I think that's sort of the paradox discussed in the article, or at least one that comes to my mind. The more automation you have in aggregate in society the less you'll have trained humans capable of responding when it goes south. Even individuals that keep up with regulated training and certification requirements will get lazy if 20 years pass without an incident. But then the flipside is that hey 20 years passed without incident. It will be interesting to see where the equilibrium is reached, especially considering that that one-in-twenty-year incident by a machine will probably be weighted just as high in public perception as 20 years of human screw ups.

digi_owl · on July 1, 2016

Brings to mind Burke's Connections series. Specifically the first episode, where he presents all the technology needed to power New York City.

Damn it, ever so often i sit in near awe that i can be typing this message and expect it to reach the server etc. The number of wires and circuits that need to work properly for that to happen is staggering.

I_HALF_CATS · on July 1, 2016

Also check out the podcast by "99% Invisible"

http://99percentinvisible.org/episode/children-of-the-magent...

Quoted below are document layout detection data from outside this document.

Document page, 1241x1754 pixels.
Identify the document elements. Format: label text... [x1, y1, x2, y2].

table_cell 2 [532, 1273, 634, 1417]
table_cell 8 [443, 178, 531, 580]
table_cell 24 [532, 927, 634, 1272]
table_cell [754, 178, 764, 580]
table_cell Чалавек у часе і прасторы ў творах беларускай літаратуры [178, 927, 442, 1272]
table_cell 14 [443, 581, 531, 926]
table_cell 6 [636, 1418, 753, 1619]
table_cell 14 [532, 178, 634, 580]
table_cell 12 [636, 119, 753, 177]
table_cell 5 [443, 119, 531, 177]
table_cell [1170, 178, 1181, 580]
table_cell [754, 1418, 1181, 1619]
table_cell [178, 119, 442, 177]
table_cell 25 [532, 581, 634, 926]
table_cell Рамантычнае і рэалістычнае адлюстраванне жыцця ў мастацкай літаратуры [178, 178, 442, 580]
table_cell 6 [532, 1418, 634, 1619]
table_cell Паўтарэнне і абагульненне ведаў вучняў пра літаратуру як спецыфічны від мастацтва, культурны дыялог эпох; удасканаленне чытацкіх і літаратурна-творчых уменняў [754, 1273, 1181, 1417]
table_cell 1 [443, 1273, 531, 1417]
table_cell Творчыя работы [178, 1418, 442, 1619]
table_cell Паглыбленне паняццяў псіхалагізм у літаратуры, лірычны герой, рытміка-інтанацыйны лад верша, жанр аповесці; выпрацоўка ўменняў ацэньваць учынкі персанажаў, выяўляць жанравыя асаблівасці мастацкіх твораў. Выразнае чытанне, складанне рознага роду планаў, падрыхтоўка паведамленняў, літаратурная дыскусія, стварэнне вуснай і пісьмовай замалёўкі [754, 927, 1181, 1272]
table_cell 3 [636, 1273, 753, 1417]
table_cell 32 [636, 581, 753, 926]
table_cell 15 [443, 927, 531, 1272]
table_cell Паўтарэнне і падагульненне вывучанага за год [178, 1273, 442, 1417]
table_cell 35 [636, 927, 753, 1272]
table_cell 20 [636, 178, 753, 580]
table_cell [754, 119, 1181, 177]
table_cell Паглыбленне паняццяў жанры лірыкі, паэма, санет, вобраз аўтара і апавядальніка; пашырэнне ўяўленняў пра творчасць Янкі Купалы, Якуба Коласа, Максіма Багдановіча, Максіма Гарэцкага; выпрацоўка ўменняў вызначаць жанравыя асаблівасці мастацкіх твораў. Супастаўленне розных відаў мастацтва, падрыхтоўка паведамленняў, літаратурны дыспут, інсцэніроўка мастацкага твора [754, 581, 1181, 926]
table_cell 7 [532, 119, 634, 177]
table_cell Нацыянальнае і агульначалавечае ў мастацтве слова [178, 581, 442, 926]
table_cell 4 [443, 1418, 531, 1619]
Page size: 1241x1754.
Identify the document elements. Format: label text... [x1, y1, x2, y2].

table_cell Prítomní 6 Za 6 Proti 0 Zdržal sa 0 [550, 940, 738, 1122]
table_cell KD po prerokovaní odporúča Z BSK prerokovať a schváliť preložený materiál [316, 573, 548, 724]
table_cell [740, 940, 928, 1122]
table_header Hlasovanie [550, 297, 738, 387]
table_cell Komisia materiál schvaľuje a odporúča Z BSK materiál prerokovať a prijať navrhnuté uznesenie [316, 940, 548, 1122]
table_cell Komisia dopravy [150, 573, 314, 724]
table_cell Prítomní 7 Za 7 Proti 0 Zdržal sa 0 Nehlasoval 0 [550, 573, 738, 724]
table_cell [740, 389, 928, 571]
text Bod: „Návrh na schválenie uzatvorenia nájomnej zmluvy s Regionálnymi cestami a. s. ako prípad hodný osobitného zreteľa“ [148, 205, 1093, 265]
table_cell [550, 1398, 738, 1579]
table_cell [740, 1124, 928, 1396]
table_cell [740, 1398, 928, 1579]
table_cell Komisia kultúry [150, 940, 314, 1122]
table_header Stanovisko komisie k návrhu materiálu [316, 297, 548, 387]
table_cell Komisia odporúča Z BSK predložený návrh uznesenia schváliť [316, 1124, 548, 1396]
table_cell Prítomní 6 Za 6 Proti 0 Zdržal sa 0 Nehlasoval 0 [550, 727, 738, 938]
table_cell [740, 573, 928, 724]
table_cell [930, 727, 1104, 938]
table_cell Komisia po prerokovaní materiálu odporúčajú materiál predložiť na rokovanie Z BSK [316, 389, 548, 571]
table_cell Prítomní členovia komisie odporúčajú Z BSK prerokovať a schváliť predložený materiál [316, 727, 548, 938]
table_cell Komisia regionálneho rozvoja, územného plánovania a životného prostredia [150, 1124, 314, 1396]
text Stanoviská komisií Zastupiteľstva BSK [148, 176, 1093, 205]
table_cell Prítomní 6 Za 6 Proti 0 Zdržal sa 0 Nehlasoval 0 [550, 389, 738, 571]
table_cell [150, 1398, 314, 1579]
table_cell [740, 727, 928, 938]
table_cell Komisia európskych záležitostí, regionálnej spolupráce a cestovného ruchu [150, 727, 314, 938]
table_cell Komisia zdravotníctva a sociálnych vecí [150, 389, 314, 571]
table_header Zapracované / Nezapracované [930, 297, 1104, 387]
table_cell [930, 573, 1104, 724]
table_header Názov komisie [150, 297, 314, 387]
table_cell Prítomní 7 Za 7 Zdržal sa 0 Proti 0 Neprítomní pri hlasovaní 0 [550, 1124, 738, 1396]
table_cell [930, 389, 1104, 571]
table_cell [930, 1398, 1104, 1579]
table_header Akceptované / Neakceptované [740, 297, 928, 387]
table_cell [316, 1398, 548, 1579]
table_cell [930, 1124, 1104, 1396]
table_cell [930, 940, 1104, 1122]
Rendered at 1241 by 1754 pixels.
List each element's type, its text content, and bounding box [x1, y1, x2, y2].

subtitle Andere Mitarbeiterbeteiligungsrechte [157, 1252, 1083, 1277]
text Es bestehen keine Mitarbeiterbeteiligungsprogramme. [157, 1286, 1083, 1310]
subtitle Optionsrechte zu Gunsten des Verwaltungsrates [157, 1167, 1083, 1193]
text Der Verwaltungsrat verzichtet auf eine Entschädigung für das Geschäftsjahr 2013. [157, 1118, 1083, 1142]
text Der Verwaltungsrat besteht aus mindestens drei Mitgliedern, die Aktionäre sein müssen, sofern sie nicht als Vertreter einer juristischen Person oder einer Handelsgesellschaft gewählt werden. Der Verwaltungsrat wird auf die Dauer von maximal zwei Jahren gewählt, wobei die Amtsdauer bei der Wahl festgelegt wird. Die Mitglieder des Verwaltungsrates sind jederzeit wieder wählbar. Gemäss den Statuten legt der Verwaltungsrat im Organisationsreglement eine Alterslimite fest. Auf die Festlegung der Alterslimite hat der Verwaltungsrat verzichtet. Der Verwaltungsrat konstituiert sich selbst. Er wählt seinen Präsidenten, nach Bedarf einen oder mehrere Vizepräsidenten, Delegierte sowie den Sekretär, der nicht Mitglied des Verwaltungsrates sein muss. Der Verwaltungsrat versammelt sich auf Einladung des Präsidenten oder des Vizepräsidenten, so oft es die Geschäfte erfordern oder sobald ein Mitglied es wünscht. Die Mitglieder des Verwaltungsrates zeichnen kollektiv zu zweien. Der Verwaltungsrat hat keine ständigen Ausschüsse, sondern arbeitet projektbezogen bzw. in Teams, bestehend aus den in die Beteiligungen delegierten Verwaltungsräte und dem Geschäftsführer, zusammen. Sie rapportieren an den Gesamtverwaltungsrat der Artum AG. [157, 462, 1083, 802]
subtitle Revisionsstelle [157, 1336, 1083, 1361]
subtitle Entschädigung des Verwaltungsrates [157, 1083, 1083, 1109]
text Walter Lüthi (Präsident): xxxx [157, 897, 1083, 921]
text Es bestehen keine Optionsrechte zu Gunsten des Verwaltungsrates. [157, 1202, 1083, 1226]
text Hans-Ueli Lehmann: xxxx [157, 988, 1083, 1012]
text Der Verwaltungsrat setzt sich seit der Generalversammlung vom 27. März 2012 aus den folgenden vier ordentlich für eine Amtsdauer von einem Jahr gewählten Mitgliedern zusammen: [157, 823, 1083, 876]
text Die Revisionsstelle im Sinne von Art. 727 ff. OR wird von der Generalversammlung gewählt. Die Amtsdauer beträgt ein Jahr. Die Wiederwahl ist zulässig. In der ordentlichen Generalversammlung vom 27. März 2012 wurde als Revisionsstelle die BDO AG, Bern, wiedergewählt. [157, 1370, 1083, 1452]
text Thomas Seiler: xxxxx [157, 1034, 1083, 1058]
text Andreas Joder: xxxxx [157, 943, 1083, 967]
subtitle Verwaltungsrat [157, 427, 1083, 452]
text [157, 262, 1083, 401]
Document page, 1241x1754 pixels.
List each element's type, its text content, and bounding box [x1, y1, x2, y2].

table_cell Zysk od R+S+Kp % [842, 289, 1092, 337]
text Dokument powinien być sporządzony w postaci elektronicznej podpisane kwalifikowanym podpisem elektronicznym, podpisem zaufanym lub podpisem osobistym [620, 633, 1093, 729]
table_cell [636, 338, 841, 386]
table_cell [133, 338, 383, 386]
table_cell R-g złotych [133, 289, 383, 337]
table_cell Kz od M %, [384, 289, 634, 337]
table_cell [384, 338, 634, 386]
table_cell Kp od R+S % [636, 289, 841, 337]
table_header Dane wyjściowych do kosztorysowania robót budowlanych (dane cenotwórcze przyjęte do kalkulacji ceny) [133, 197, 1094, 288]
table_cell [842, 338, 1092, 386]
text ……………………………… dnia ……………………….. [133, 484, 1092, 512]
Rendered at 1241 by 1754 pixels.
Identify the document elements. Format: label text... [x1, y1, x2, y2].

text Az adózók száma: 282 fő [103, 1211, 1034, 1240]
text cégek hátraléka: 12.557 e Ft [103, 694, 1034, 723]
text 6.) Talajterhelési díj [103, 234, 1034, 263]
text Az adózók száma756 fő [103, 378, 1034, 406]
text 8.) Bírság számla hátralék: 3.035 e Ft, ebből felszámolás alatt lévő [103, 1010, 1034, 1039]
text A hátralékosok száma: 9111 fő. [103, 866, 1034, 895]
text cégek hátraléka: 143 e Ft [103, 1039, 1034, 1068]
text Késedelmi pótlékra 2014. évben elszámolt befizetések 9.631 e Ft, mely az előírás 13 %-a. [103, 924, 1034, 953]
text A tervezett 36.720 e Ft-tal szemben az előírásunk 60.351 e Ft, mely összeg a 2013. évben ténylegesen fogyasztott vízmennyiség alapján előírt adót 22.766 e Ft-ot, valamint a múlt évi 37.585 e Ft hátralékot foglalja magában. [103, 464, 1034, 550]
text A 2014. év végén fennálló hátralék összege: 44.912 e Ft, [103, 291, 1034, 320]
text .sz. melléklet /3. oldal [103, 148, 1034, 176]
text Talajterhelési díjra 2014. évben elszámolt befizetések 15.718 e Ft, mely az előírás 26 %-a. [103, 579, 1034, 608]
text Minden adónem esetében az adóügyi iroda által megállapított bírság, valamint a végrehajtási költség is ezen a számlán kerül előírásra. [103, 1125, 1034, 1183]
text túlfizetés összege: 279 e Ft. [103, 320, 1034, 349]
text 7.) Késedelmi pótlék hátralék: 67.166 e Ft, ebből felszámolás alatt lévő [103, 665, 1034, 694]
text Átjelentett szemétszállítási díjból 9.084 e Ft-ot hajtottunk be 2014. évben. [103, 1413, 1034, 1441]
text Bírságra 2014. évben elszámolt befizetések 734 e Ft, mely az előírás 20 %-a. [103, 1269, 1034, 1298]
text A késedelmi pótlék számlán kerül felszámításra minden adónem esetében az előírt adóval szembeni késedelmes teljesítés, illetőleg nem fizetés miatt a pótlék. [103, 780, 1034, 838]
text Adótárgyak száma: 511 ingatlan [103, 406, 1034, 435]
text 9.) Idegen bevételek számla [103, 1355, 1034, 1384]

outworlder · on July 2, 2016

> As the plane passed 39 000 feet, the stall and overspeed warning indicators came on simultaneously—something that’s supposed to be impossible, and a situation the crew is not trained to handle.

But it is not impossible at all! That's called the "coffin corner". All flight crews are aware of it.

mschuster91 · on July 1, 2016

For this reason, U-Bahn (subway) drivers in Munich have to randomly drive under signalling (i.e. total manual control), while "normal" operation is that the computer handles everything from acceleration over cruise to stopping at the station.

S-Bahn (in Munich) is fully manual, too, but augmented.

scotty79 · on July 2, 2016

> drive under signalling

How would that help if signalling failed?

edem · on July 1, 2016

This is almost exactly the same as the Law of leaking abstractions don't you think?

lunchTime42 · on July 1, 2016

Could the decay of abilitys be avoided if the supervisors where kept in constant uncertainty wether the system is working?

Thriptic · on July 2, 2016

Possibly but it would probably lead to people disregarding the data they are being provided with, effectively removing a lot of the benefits of the automation.